Entre tensions politiques, appels à la responsabilité et défis sociaux, la sous-région ouest-africaine illustre ce vendredi 31 octobre une actualité contrastée où les enjeux de gouvernance et de stabilité s’entrecroisent.
Au Sénégal, Seneweb rapporte une vive polémique médiatique autour de l’interview de Madiambal Diagne, réalisée en direct sur RFM Matin par le journaliste Babacar Fall. Ce dernier a été interpellé et auditionné par la police avant d’être relâché. L’entretien, mené via WhatsApp avec le patron de presse actuellement en France et sous le coup d’un mandat d’arrêt international, a duré près de quarante-cinq minutes. Babacar Fall assume pleinement son geste, affirmant qu’il n’a fait qu’exercer son métier et qu’il ne regrette rien.
Pendant que le débat sur la liberté de la presse anime Dakar, à Bamako, Maliweb évoque une tout autre urgence : la crise énergétique. Le Premier ministre, le général Abdoulaye Maïga, a réuni les leaders religieux et traditionnels pour les sensibiliser à la gravité de la situation. « Le carburant que nous recevons, c’est du sang humain », a-t-il lancé, rendant hommage aux soldats et chauffeurs qui assurent l’approvisionnement malgré les menaces terroristes. Il a dénoncé une tentative de déstabilisation orchestrée par les ennemis du Mali et appelé à la cohésion nationale face à la crise.
Dans le même esprit d’appel à la responsabilité citoyenne, l’Agence d’Information du Burkina (AIB) met en avant l’intervention du directeur régional des impôts de Nando Jules Tiendrébéogo à Koudougou. En marge du 36e Tour du Faso, il a exhorté les Burkinabè à s’acquitter de leurs impôts, qualifiant la fiscalité de « question de souveraineté ». L’État, dit-il, a besoin de ressources internes pour investir et se développer, tandis que la Direction générale des impôts multiplie les plateformes numériques pour faciliter le paiement et la délivrance des documents fiscaux.
Plus à l’est, au Niger, l’Agence Nigérienne de Presse (ANP) relate la visite d’une délégation italienne conduite par le ministre des Affaires étrangères Antonio Tajani. Le Premier ministre Ali Mahaman Lamine Zeine a présidé une séance de travail axée sur le renforcement de la coopération bilatérale. Rome réaffirme son attachement à Niamey, notamment dans les domaines de la sécurité, de l’agriculture et de l’industrie, et promet une « saison de relations encore plus fortes » entre les deux pays.

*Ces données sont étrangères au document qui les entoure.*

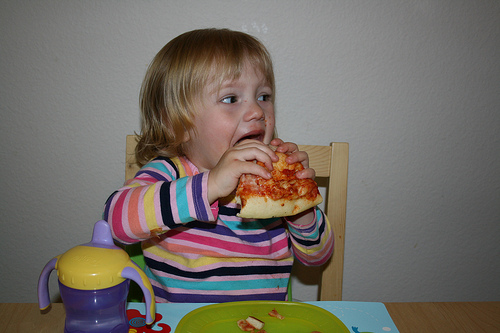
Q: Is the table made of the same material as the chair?
A: Yes, both the table and the chair are made of wood.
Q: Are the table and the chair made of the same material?
A: Yes, both the table and the chair are made of wood.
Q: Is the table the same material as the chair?
A: Yes, both the table and the chair are made of wood.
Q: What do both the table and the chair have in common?
A: The material, both the table and the chair are wooden.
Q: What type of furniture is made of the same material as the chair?
A: The table is made of the same material as the chair.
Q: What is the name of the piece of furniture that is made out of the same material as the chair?
A: The piece of furniture is a table.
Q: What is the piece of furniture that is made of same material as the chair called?
A: The piece of furniture is a table.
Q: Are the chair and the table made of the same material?
A: Yes, both the chair and the table are made of wood.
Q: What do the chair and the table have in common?
A: The material, both the chair and the table are wooden.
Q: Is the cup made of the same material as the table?
A: No, the cup is made of plastic and the table is made of wood.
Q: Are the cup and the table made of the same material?
A: No, the cup is made of plastic and the table is made of wood.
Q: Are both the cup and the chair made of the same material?
A: No, the cup is made of plastic and the chair is made of wood.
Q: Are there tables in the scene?
A: Yes, there is a table.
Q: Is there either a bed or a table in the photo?
A: Yes, there is a table.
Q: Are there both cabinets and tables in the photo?
A: No, there is a table but no cabinets.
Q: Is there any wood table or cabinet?
A: Yes, there is a wood table.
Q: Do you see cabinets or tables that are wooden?
A: Yes, the table is wooden.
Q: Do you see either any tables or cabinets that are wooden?
A: Yes, the table is wooden.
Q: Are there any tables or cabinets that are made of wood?
A: Yes, the table is made of wood.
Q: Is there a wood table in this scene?
A: Yes, there is a wood table.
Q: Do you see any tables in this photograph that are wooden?
A: Yes, there is a wood table.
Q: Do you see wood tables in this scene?
A: Yes, there is a wood table.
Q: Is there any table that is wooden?
A: Yes, there is a table that is wooden.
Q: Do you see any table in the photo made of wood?
A: Yes, there is a table that is made of wood.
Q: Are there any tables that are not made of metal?
A: Yes, there is a table that is made of wood.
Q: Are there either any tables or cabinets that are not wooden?
A: No, there is a table but it is wooden.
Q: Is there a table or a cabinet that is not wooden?
A: No, there is a table but it is wooden.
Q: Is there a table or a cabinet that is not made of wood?
A: No, there is a table but it is made of wood.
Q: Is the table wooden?
A: Yes, the table is wooden.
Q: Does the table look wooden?
A: Yes, the table is wooden.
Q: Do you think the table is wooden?
A: Yes, the table is wooden.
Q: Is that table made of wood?
A: Yes, the table is made of wood.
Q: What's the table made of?
A: The table is made of wood.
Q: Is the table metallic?
A: No, the table is wooden.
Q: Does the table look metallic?
A: No, the table is wooden.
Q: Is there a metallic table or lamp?
A: No, there is a table but it is wooden.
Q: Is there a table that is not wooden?
A: No, there is a table but it is wooden.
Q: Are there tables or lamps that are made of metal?
A: No, there is a table but it is made of wood.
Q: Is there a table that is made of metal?
A: No, there is a table but it is made of wood.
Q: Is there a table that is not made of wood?
A: No, there is a table but it is made of wood.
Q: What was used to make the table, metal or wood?
A: The table is made of wood.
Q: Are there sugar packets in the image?
A: No, there are no sugar packets.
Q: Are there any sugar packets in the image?
A: No, there are no sugar packets.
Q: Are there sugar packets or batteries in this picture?
A: No, there are no sugar packets or batteries.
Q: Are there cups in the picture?
A: Yes, there is a cup.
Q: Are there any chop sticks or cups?
A: Yes, there is a cup.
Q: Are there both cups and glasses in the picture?
A: No, there is a cup but no glasses.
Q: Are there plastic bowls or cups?
A: Yes, there is a plastic cup.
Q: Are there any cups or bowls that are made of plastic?
A: Yes, the cup is made of plastic.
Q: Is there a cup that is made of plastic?
A: Yes, there is a cup that is made of plastic.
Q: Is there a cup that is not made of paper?
A: Yes, there is a cup that is made of plastic.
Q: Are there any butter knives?
A: No, there are no butter knives.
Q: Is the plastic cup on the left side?
A: Yes, the cup is on the left of the image.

En Guinée, Africaguinee.com signale une nouvelle tension dans le secteur de l’enseignement supérieur. Le syndicat SNAESURS a annoncé la levée de la suspension de sa grève à partir du 3 novembre, dénonçant le non-respect de plusieurs textes réglementaires sur les rémunérations. Cette décision menace de paralyser les universités alors que l’année académique 2025-2026 vient à peine de commencer.

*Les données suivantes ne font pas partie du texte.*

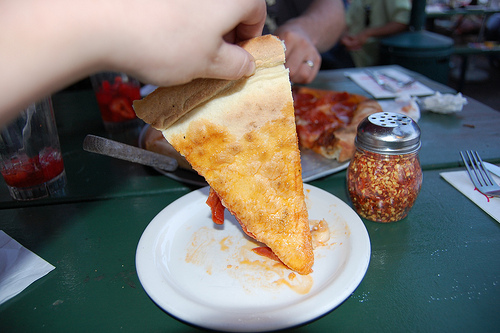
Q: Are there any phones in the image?
A: No, there are no phones.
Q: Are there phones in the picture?
A: No, there are no phones.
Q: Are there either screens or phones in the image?
A: No, there are no phones or screens.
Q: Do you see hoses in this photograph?
A: No, there are no hoses.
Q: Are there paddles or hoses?
A: No, there are no hoses or paddles.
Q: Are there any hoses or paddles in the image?
A: No, there are no hoses or paddles.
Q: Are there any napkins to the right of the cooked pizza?
A: Yes, there is a napkin to the right of the pizza.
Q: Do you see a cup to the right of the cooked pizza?
A: No, there is a napkin to the right of the pizza.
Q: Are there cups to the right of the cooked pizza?
A: No, there is a napkin to the right of the pizza.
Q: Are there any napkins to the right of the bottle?
A: Yes, there is a napkin to the right of the bottle.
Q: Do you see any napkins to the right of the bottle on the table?
A: Yes, there is a napkin to the right of the bottle.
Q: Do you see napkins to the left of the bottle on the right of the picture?
A: No, the napkin is to the right of the bottle.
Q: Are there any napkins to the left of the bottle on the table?
A: No, the napkin is to the right of the bottle.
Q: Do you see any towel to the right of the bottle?
A: No, there is a napkin to the right of the bottle.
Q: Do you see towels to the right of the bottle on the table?
A: No, there is a napkin to the right of the bottle.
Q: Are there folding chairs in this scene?
A: No, there are no folding chairs.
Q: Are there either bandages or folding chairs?
A: No, there are no folding chairs or bandages.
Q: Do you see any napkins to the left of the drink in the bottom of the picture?
A: Yes, there is a napkin to the left of the juice.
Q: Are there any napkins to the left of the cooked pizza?
A: Yes, there is a napkin to the left of the pizza.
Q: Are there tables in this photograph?
A: Yes, there is a table.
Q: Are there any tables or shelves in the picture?
A: Yes, there is a table.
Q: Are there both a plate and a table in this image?
A: Yes, there are both a table and a plate.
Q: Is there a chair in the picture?
A: No, there are no chairs.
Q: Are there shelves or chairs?
A: No, there are no chairs or shelves.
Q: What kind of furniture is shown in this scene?
A: The furniture is a table.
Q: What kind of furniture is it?
A: The piece of furniture is a table.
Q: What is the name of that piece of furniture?
A: This is a table.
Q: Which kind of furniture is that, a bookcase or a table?
A: This is a table.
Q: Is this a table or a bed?
A: This is a table.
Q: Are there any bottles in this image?
A: Yes, there is a bottle.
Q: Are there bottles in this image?
A: Yes, there is a bottle.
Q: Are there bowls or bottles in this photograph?
A: Yes, there is a bottle.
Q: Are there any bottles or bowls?
A: Yes, there is a bottle.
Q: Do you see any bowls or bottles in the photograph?
A: Yes, there is a bottle.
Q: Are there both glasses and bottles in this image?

Au Bénin, Banouto rapporte un vif échange politique entre l’ancien président Boni Yayi et le porte-parole du gouvernement, Wilfried Léandre Houngbédji. Le leader du parti Les Démocrates accuse Patrice Talon de vouloir réduire l’opposition au silence, à quelques mois de la présidentielle de 2026. Le gouvernement rejette ces accusations, rappelant que le chef de l’État, en fin de mandat, n’aurait aucun intérêt à « museler » ses adversaires après neuf années de confrontation démocratique.
Enfin, au Ghana, Pulse Ghana publie un rapport embarrassant pour la classe politique : vingt-huit députés ont été absents du Parlement sans autorisation au premier trimestre 2025. Le président de l’Assemblée, Alban Bagbin, menace de sanctions, rappelant que la Constitution prévoit la perte du siège pour tout député cumulant plus de quinze absences injustifiées. Cette révélation relance le débat sur l’éthique et la rigueur des représentants élus.